The new building was opened in June, 1910. The stock was nearly 7,000 books, of which 1,248 had been transferred from the old Mechanics Institute library. Mr Hibbert collected two hundred and twenty six pounds with which 1,684 books were purchased. An indicator served to record whether or not a book was ‘in’ and the catalogue was the only guide to the stock. It is not surprising that the number of books issued was limited. From 1900 to 1910 the total number of books issued was 85,000, a yearly average of 8,500 and a daily average of 38. Of these 91 percent were fiction and 9 percent non fiction. No children’s books were included in the stock.

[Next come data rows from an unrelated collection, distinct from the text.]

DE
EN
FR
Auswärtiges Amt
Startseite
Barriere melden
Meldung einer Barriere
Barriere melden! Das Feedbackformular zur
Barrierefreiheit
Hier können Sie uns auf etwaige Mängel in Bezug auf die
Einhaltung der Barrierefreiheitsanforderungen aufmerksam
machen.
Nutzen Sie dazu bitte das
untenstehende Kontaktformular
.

In 1919 a new Act allowed county councils to become library authorities and removed the limit of a rate of one penny in the pound which could be spent. Little advantage was taken of this concession until the economic crisis of the late twenties when the use being made of the library increased to such an extent that a general reorganisation took place and the library was converted to an open access system.
From 1929 to 1935 little progress would seem to have been made. The stock was practically static as the average annual expenditure on books was around twenty pounds compared with an annual expenditure of thirty five pounds on periodicals. The council in common with many other authorities at that time appear to have regarded the provision of reading matter in the periodical form for the benefit of the large masses of unemployed as a principal function of the library. In 1937, however the situation had improved to such an extent that in the year 743 volumes were purchased at a cost of one hundred and twenty five pounds. The total stock in 1938 was 5,500 books, and the total annual issue was 56,000 books. There were 2,200 readers. Following the end of the war and the return to civilian life of the service men, a demand for educational books arose and this was reflected in the rise of the non fiction percentage. The peak of demand was reached in 1948 -9 when the annual total issue was 112,500 books with 19 percent non fiction. In 1949 to 1950 out of an estimated population of 8,500, 54 percent were library users. The year 1947 saw the formation of a junior library and in the first year, 11,000 children’s books were issued, rising to17,000 in 1949-50. The library has continued to the present day to be one of the best used and most popular institutes in New Mills.

Andrew Carnegie made his fortune from steel. In the 1870s, he founded the Carnegie Steel Company, a step which cemented his name as one of the “Captains of Industry”. By the 1890s, the company was the largest and most profitable industrial enterprise in the world. Carnegie sold it to J.P. Morgan in 1901. He devoted the remainder of his life to large-scale philanthropy, with special emphasis on local libraries, world peace, education and scientific research. He is widely regarded as the second richest man in history.